**THE TASK:** All lines from the one holding "neck: (497, 202)" through the last line of the entries below must be transcribed exactly, and no others. Pictures do not go in.

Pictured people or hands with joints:
• • • • •
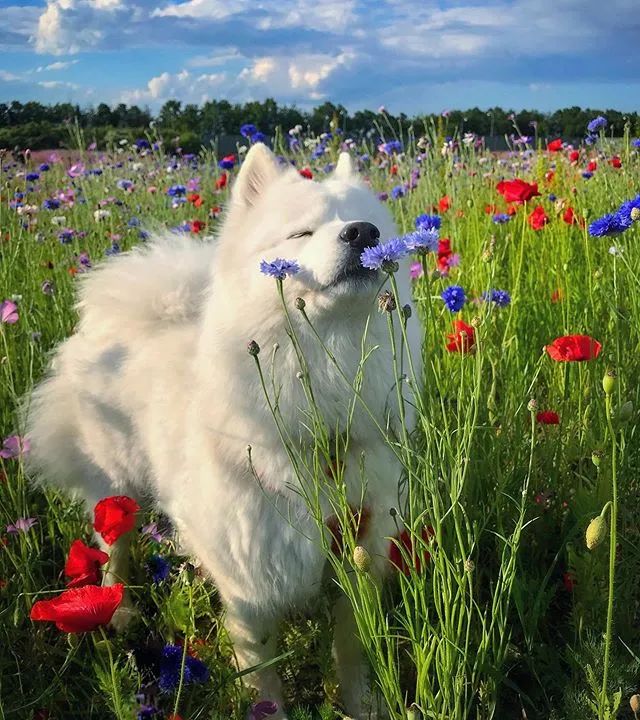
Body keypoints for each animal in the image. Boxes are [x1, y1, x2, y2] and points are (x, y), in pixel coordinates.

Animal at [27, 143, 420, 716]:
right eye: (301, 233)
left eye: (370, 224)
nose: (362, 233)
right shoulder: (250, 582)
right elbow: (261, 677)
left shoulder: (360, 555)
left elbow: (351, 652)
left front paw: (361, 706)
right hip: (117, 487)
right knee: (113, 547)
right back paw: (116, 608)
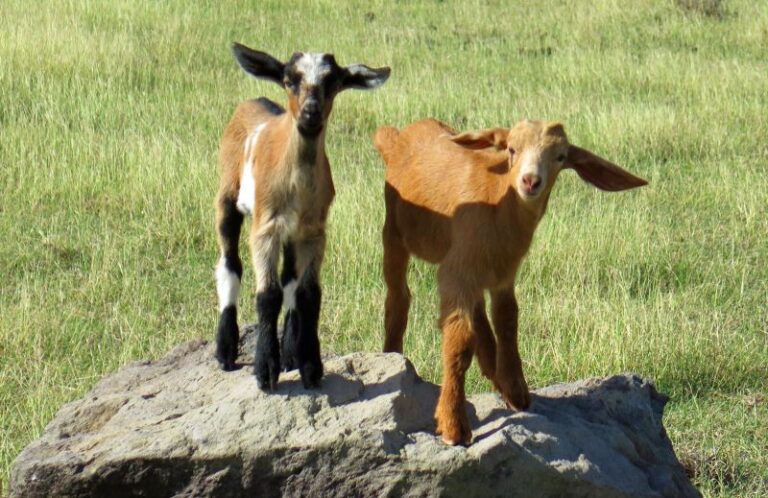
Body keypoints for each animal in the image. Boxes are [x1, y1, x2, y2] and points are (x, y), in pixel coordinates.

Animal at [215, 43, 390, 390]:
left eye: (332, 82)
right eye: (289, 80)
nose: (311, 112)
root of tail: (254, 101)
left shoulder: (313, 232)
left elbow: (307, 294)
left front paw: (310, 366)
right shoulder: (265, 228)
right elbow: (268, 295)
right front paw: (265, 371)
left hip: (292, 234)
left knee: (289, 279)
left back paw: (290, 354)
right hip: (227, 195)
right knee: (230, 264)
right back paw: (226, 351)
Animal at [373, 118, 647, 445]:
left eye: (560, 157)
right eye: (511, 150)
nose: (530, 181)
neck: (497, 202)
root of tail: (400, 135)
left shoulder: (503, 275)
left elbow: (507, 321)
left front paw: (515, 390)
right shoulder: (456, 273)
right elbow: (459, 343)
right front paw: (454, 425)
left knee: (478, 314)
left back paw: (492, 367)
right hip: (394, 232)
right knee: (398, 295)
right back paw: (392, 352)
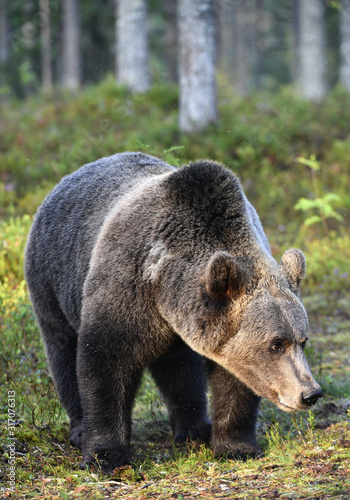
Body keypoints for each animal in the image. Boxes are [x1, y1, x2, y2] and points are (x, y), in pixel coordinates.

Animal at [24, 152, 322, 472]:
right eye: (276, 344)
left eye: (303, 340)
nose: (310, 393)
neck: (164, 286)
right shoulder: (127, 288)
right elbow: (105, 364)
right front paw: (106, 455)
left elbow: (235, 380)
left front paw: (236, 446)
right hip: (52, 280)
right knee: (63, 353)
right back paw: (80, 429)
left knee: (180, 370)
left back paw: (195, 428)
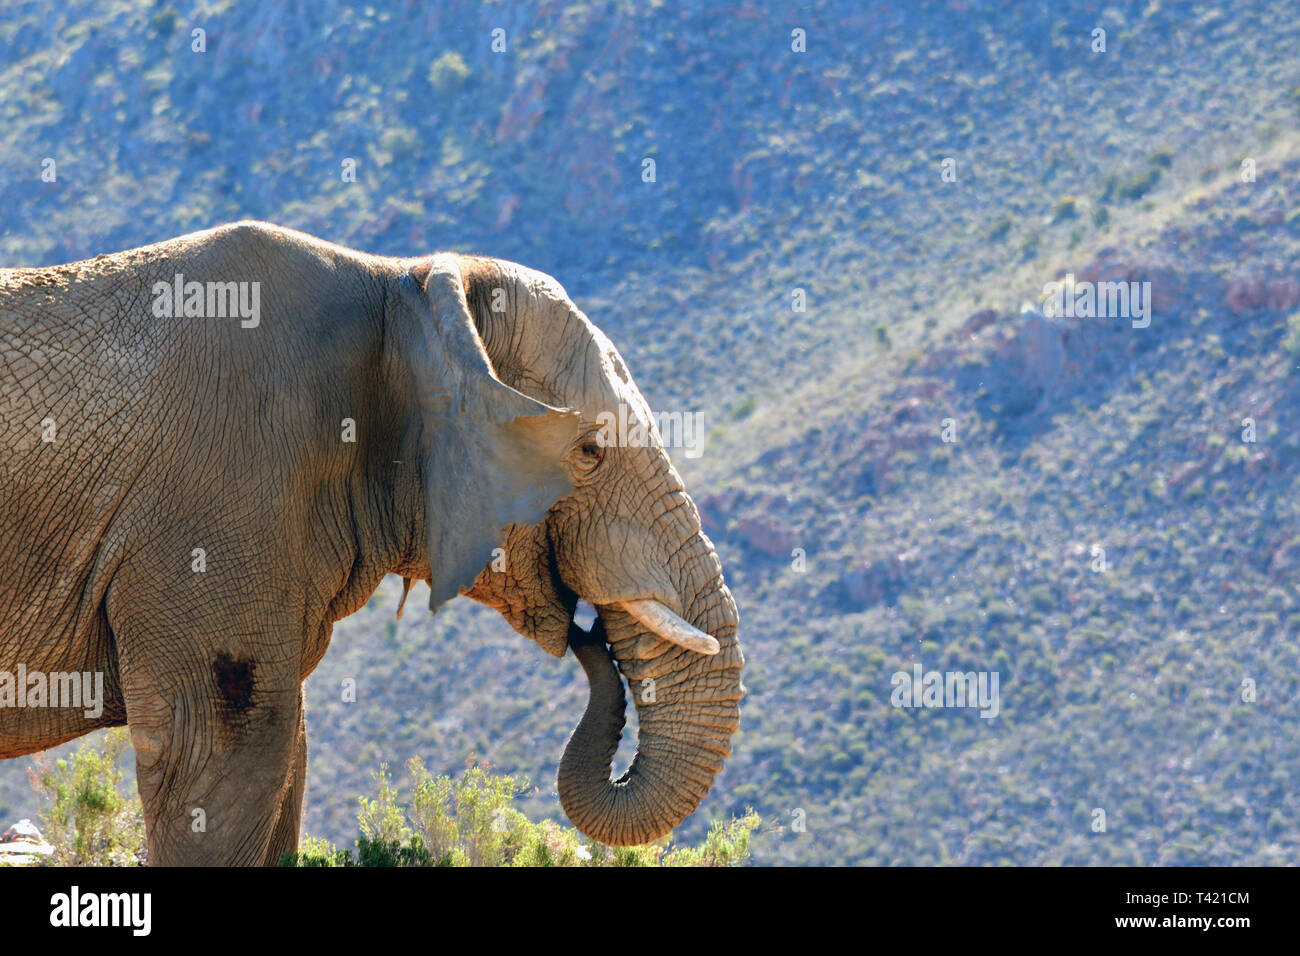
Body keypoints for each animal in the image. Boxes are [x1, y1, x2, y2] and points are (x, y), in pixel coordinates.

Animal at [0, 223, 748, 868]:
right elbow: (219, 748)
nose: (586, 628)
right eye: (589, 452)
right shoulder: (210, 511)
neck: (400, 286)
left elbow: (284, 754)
• • • • •
**OUTPUT OF THE EXERCISE:**
neck: (497, 202)
root of tail: (400, 135)
left shoulder: (503, 275)
left elbow: (507, 321)
left front paw: (515, 390)
right shoulder: (456, 273)
right elbow: (459, 343)
right front paw: (454, 425)
left knee: (478, 314)
left back paw: (492, 367)
right hip: (394, 232)
right knee: (398, 295)
right back paw: (392, 352)
Body keypoints for each animal in the image. Boxes are [x1, y1, x2, y2] and points are (x, y), in pixel coordinates.

Animal at [24, 152, 322, 472]:
right eye: (276, 344)
left eye: (303, 340)
nose: (310, 393)
neck: (164, 286)
right shoulder: (127, 288)
right elbow: (105, 364)
right front paw: (106, 455)
left elbow: (235, 380)
left front paw: (236, 446)
right hip: (52, 280)
right knee: (63, 353)
right back paw: (80, 429)
left knee: (180, 370)
left back paw: (195, 428)
Body keypoints for each animal in the image. Boxes are [x1, y1, x2, y2] and points are (x, y), in pixel coordinates.

Animal at [0, 223, 748, 868]:
right elbow: (219, 748)
nose: (586, 628)
right eye: (589, 452)
right shoulder: (210, 511)
neck: (400, 286)
left elbow: (284, 754)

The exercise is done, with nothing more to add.